Şöyle bir durum hayal edin: Bir kadın ve bir erkek, eşlerine ihanet ederek birlikte oluyor. Peki birbirlerine güvenmeliler mi? Güvenilirler mi? Araştırmacılar işte tam da bunu araştırdı ve çok ilginç sonuçlar buldu.

Vatana ihanet veye eşe/sevgiliye ihanet, doğurdukları sonuçlar çok farklı olsa da kategori olarak eşitler. Her iki durumda da size duyulan güveni boşa çıkartmış oluyorsunuz.

Peki geçmişinde ihanet olduğunu bildiğiniz birine güvenir misiniz?

İçgüdülerinizle peşin peşin “Asla güvenmem” demezden önce bu haberi okuyun; çünkü Amerika’da araştırmacılar tam da bu konu üzerine çalışmışlar ve çok ilginç bazı sonuçlara ulaşmışlar.

Önce bir hayali durum:

Bir kadın ve bir erkek düşünün. İkisi de birlikte oldukları kişiye ihanet etmiş ve birlikte olmuşlar. Sonra birlikte oldukları karı ve kocalarından ya da sevgililerinden ayrılıp beraber yaşamaya başlamışlar. Onlar birbirlerine güvenmeli mi? Bu ilişki karşılıklı güvene dayalı olarak yürür mü?

Aslında illa romantik aşk ilişkisi olması gerekmiyor. Hayatta kurduğumuz ilişkilerin tamamında karşılıklı güven önemli bir rol oynar. Bu güven bir kez ortadan kalktı mı da o ilişki krize girer, hatta ortadan kalkar.

Gerek bu konuda yapılmış geçmiş araştırmalar ve gerekse bizim içgüdülerimiz, bir insanın güvenirliğini onun geçmişine bakarak belirlediğimizi söyler. Yani geçmişte çok yalan söylediğini bildiğimiz birinin ağzından çıkan her şeye inanmayız, geçmişte ihanet olan bir insana her an ihanet edebilir gözüyle bakarız.

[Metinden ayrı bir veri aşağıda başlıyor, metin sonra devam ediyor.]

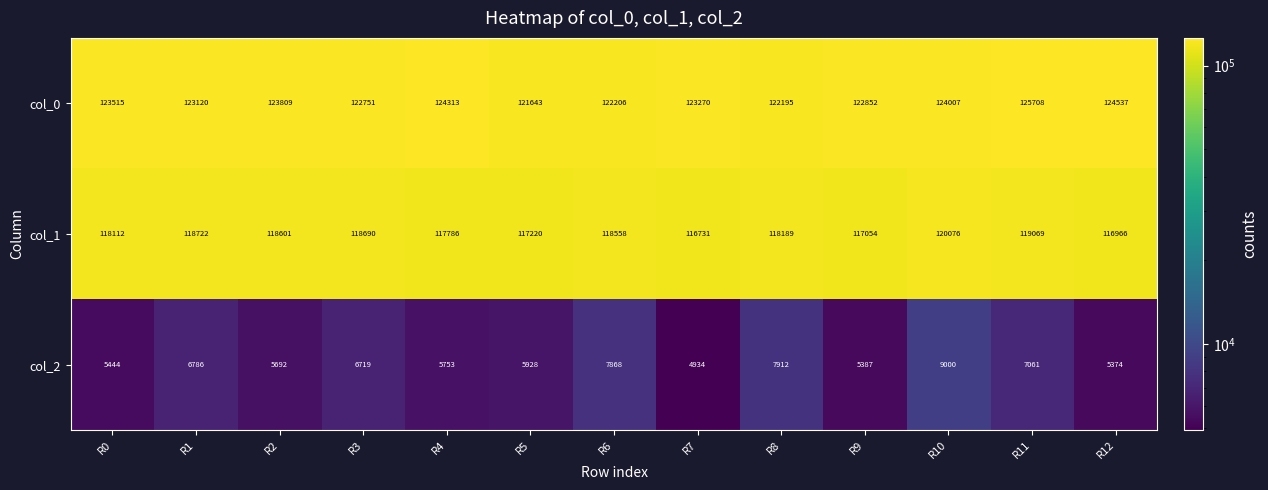

List the series in order of their peak value, lowest first.

col_2, col_1, col_0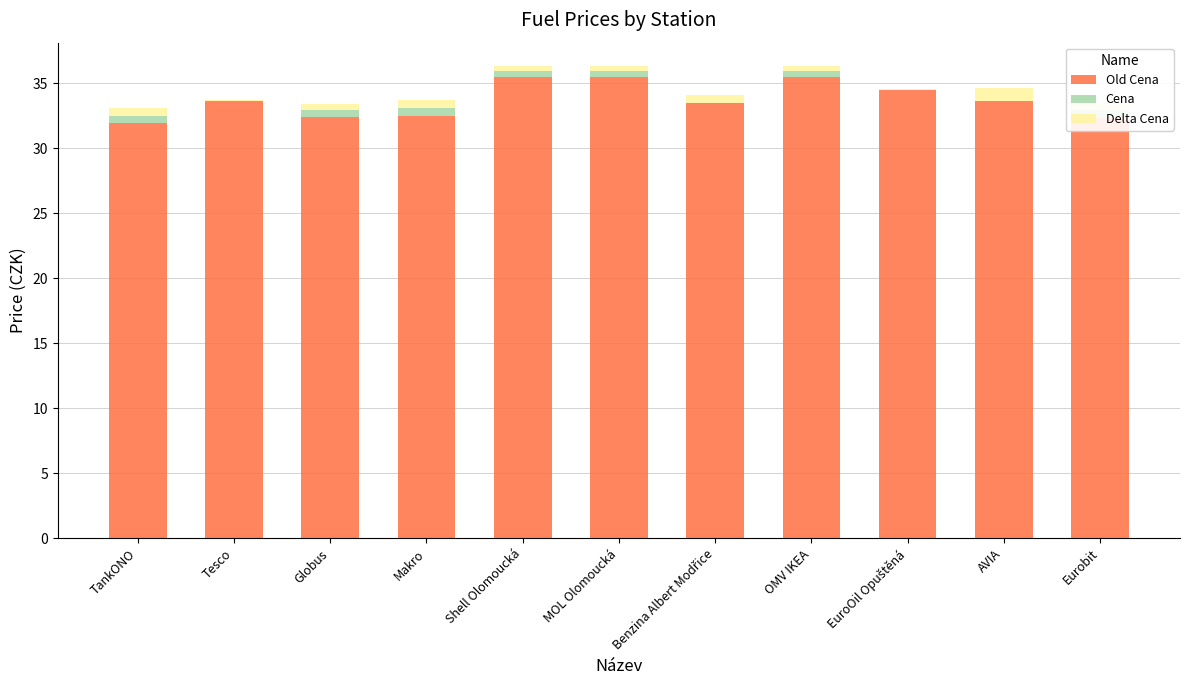

Reading right to left, list all the values displayed in this chart.

Old Cena: Eurobit=32.3	AVIA=33.6	EuroOil Opuštěná=34.5	OMV IKEA=35.5	Benzina Albert Modřice=33.5	MOL Olomoucká=35.5	Shell Olomoucká=35.5	Makro=32.5	Globus=32.4	Tesco=33.6	TankONO=31.9
Cena: Eurobit=0.6	AVIA=0.0	EuroOil Opuštěná=0.0	OMV IKEA=0.4	Benzina Albert Modřice=0.0	MOL Olomoucká=0.4	Shell Olomoucká=0.4	Makro=0.6	Globus=0.5	Tesco=0.0	TankONO=0.6
Delta Cena: Eurobit=0.6	AVIA=1.0	EuroOil Opuštěná=0.0	OMV IKEA=0.4	Benzina Albert Modřice=0.6	MOL Olomoucká=0.4	Shell Olomoucká=0.4	Makro=0.6	Globus=0.5	Tesco=0.1	TankONO=0.6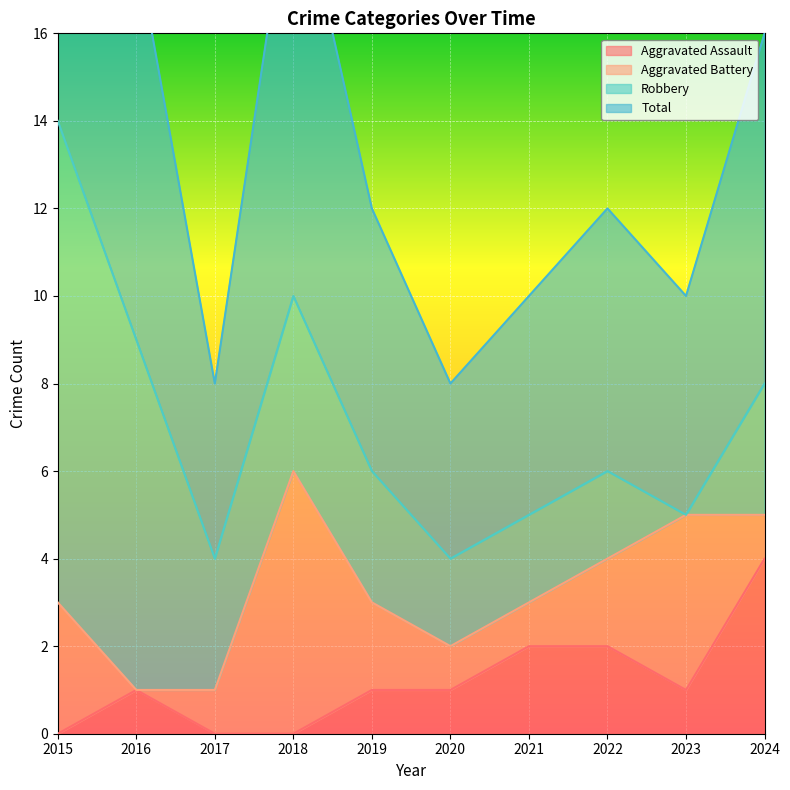

What is the highest value of the Aggravated Assault series?

4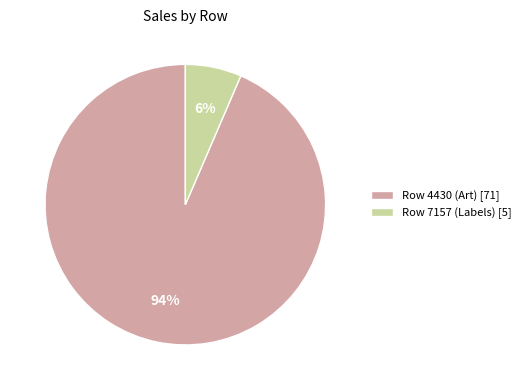

How many segments does this pie chart have?

2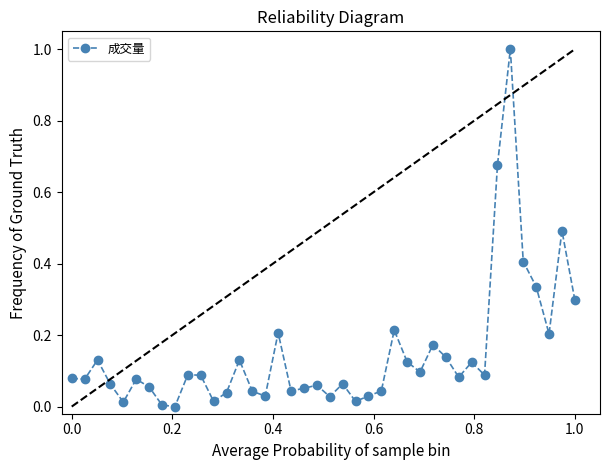

What is the greatest value displayed?

1.0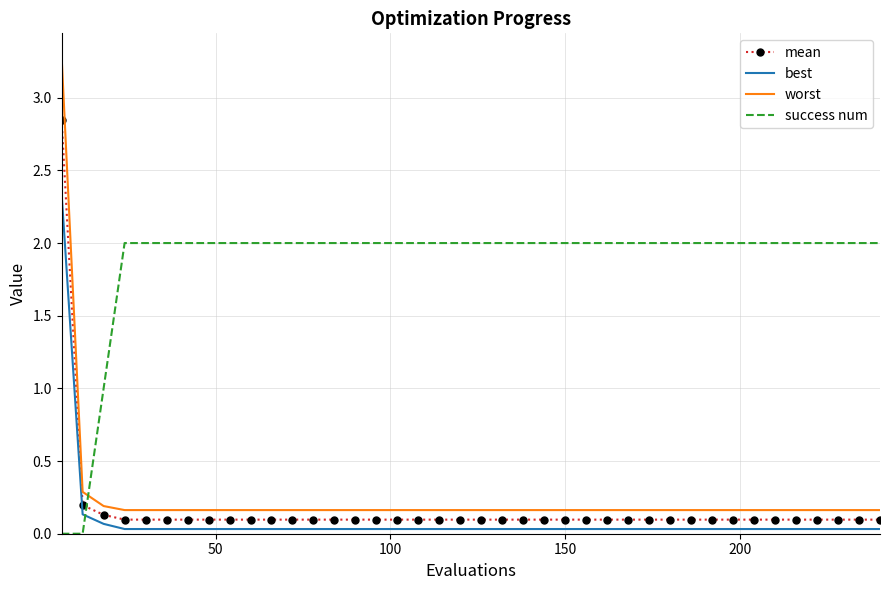

Which series has the widest spread of values?

worst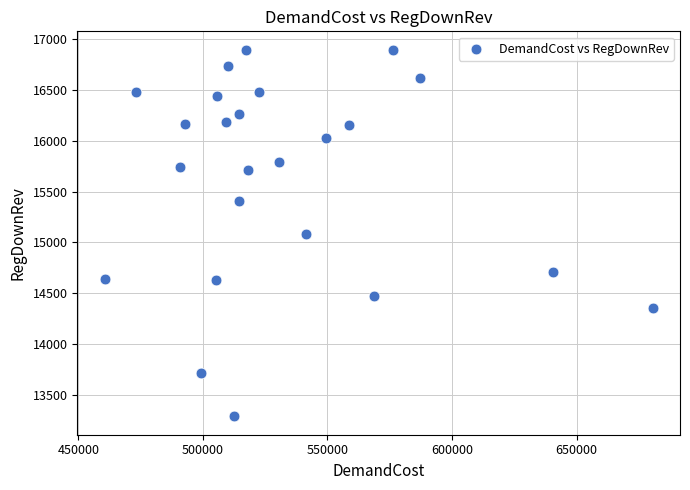

What is the range of Y values (max minus min)?

3610.4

Trapezci birlikte hareket ettiği arkadaşlarına hayatını teslim ediyor.

Ama California Üniversitesi’nin Los Angeles kampüsünden (UCLA) ve Oklahoma Eyalet Üniversitesinden araştırmacılar, insanların her şeye rağmen bazı yalancılara ve hainlere yine de güvendiğini ortaya koyan bir araştırma yaptılar.

Araştırmacıların Evolution and Human Behavior adlı bilimsel dergide yayınlanan makalesine göre, eğer birisinin başkasına ihaneti bizim işimize geliyorsa, biz o ihanet eden kişiye güveniyoruz. Araştırmacıların uyguladıkları deneye göre, biz başkasına ihanet edenleri güvenilmez buluyor olsak bile, eğer o ihanetten bir fayda elde ediyorsak o zaman ihanet eden kişinin güvenimize layık olduğunu düşünüyoruz.

Araştırmanın yazarlarından UCLA’den Jaimie Krems, “Bir kişiye güvenip güvenemeyeceğimize karar vermenin en iyi yolu onun geçmişte başkalarına ihanet edip etmediğine bakmak olmayabilir” diyor. Krems’e göre hepimiz bu konularda göreli bir ahlaka sahibiz.

Krems şöyle bir örnek veriyor: “Bir arkadaşınız siz sürekli başka arkadaşlarınızla ilgili sırlar veriyor ama sizin sırlarınızı kimseyle paylaşmıyor. Bu arkadaş belki başkalarının sırlarını size aktararak onlara ihanet ediyor ama sizi de bilgiyle zenginleştiriyor.”

Yani bir daha bir arkadaşınız size gelip dedikodu anlattığında ona bu gözle bir daha bakın.

Şöyle bir senaryo hayal edin: 

Bir casus düşünün, başka bir ülkede yalan söyleyerek varoluyor, oradan elde ettiği sırları kendi ülkesine gönderiyor. Peki ama bu profesyonel yalancıya kendi ülkesi güvenmeli mi?

Her ihanet eden ‘hain’ olmayabilir yani. Kime ihanet ettiğinize göre değişebilir “hain”lik durumu, bazen de sırf başkasına ihanet ettiniz diye kahraman da olabilirsiniz.